[What you need to do] Look for the line that contains "Please work out"; output that line and every line after it exactly, through the final line of the material below, and nothing else.

[Provided records]
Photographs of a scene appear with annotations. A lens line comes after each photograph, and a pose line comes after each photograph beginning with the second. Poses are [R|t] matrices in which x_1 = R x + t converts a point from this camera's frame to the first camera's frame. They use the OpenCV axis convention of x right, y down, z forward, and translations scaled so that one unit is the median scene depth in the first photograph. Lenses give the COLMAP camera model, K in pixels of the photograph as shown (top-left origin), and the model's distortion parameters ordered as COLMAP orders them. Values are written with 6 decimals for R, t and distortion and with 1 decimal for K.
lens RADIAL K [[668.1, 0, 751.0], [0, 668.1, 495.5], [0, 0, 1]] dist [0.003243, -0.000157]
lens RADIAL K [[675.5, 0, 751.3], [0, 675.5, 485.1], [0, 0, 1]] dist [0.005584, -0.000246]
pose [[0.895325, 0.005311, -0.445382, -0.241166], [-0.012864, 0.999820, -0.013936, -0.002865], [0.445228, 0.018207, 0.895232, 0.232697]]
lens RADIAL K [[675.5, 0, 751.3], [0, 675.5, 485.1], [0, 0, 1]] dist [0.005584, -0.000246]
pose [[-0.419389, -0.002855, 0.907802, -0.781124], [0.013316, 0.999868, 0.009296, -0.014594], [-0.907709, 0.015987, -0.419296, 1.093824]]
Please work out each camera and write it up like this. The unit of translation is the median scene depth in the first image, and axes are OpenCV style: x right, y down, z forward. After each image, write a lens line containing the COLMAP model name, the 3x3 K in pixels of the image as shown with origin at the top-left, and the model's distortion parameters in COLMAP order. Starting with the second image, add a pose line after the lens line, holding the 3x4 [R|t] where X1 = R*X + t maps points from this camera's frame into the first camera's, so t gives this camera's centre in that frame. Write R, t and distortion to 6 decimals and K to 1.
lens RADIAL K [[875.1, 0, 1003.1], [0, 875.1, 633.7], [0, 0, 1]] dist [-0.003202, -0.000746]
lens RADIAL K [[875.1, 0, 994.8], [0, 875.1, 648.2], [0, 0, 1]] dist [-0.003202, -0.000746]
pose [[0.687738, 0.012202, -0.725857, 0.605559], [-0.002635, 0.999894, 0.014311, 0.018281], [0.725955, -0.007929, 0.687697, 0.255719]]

[Answer area]
Please work out each camera and write it up like this. The unit of translation is the median scene depth in the first image, and axes are OpenCV style: x right, y down, z forward. After each image, write a lens line containing the COLMAP model name, the 3x3 K in pixels of the image as shown with origin at the top-left, and the model's distortion parameters in COLMAP order. Starting with the second image, add a pose line after the lens line, holding the 3x4 [R|t] where X1 = R*X + t maps points from this camera's frame into the first camera's, so t gives this camera's centre in that frame. Write R, t and distortion to 6 decimals and K to 1.
lens RADIAL K [[875.1, 0, 1003.1], [0, 875.1, 633.7], [0, 0, 1]] dist [-0.003202, -0.000746]
lens RADIAL K [[875.1, 0, 994.8], [0, 875.1, 648.2], [0, 0, 1]] dist [-0.003202, -0.000746]
pose [[0.687738, 0.012202, -0.725857, 0.605559], [-0.002635, 0.999894, 0.014311, 0.018281], [0.725955, -0.007929, 0.687697, 0.255719]]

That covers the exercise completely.